Action: Please validate the following claims using the files listed below, taking into consideration the Important note at the start of this section.

  • Fig. 5 - "The median synthesis time is <0.5s in all conditions": In time-summary.txt, all variables ending in C are <0.5. Note: Variables ending in A are min times, B are 25th percentile times, C are 50th percentile (median) times, D are 75th percentile times, and E are max times.

  • Section 8.2.2 - "The successful Elm and Python runs both took median synthesis times of 0.02s and the unsuccessful Elm and Python runs took median synthesis times of 0.21s and 0.39s respectively": This information can be found in the time-summary.txt file described above by looking at the corresponding variables ending in C.

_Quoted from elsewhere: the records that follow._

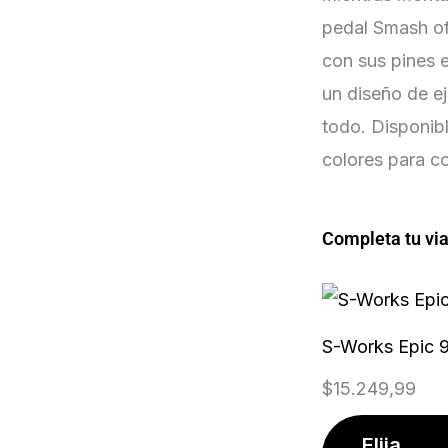
pedal Smash of
con sus pines 
un diseño de e
todo. Disponib
colores para co
Completa tu via
S-Works Epic 
$
15.249,99
Elija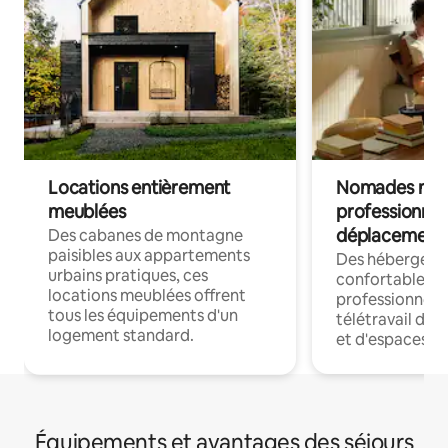
Locations entièrement
Nomades num
meublées
professionnel
déplacement
Des cabanes de montagne
paisibles aux appartements
Des hébergem
urbains pratiques, ces
confortables p
locations meublées offrent
professionnels
tous les équipements d'un
télétravail dis
logement standard.
et d'espaces de
Équipements et avantages des séjours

  • Fig. 9 - "By a data size of 10^8, this median [speedup] is 1.95× and 42/56 programs are sped up >1×": This information is stored in the file speedup_summary.txt. The first number is found in the variable PenalizedPerfSpeedupGMI: "penalized speedup, performant NumPy functions, geometric median, data size 10^8" ("I" is the eighth letter of the alphabet). The second number is found in the variable PenalizedPerfActualSpeedupCountI: "penalized speedup, performant NumPy functions, actual speedup (i.e., speedup is >1×), data size 10^8."

And that's it! Thank you so much for your service as an artifact evaluator!

Optional: Looking at the Cobbler codebase

If you would like to take a look at implementation of Cobbler, please refer to the file ARCHITECTURE.md for how to dive in. You can also take a look at the file GITHUB_README.md, which contains a README more typical of open-source projects.

Lastly, the structure of the evaluation/ directory is detailed in evaluation/README.md.